I have parts of Leiberg’s report. I am amazed at how he was able to cover such a large area of the West and report on its forest conditions with such detail. I believe you, Bob Zybach, leaned on his work heavily to debunk the idea that the Pacific Northwest was a “sea of Old Growth” from northern CA to Canada. You sure opened my eyes when you came out with that research finding some years ago.
I’m missing the relevance of Leiberg’s amazing work as it relates to forests north of his SW Oregon/N Ca survey area, i.e., “from northern CA to Canada.” No question that indigenous burning had a dramatic influence in Leiberg’s surveyed areas. But to extrapolate that observation to the wet forests of Oregon’s coast range, Olympic Peninsula, and the like seems a far reach.
What little I know of the Siuslaw’s fire history, for example, suggests it was white settler land clearing in the Willamette Valley that caused the great fires of the 1850s; not indigenous burning (except along a narrow coastal strip). Same, too, appears to be the case for the west/wet side of the Olympics. Fire history studies in the Douglas-fir/western hemlock Cascades (e.g., Mt. Rainier) suggest stand replacing fires on the order of 500 years, coinciding with major climatic droughts. No strong evidence for indigenous ignition sources for those burns, but I suppose that’s possible.
Andy:
This is only a fraction of the research available for this kind of data. Leiberg wrote several other reports, too, and others did similar (although not always so exacting) work for northern California and for the Cascades north to Canada during the same timeframe. All published as public reports to Congress, and all mostly avoided by Pinchot and Rooseveldt as they created the National Forest system under USDA management in 1906. Other sources of corroborative data include eyewitness journal accounts (1788-1860); General Land Office survey maps and notes (1853-1938); historical maps, photos, and timber cruises (1880-1951); Osborne photographs (1933-1938); and historical aerial photographs (1934-1956).

Record set -
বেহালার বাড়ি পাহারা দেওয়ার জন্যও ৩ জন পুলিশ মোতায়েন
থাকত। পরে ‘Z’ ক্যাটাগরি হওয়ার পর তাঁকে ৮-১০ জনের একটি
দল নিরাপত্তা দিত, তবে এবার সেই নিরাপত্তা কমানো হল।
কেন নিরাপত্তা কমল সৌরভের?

--

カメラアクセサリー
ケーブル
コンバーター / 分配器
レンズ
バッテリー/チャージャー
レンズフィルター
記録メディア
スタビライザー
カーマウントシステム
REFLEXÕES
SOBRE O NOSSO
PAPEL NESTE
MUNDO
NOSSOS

Aim of the exercise - Write out the passage in the comments on Leiberg's forest survey work between "I have parts" and "some years ago.", inclusive, with no changes.

Response to the exercise -
I have parts of Leiberg’s report. I am amazed at how he was able to cover such a large area of the West and report on its forest conditions with such detail. I believe you, Bob Zybach, leaned on his work heavily to debunk the idea that the Pacific Northwest was a “sea of Old Growth” from northern CA to Canada. You sure opened my eyes when you came out with that research finding some years ago.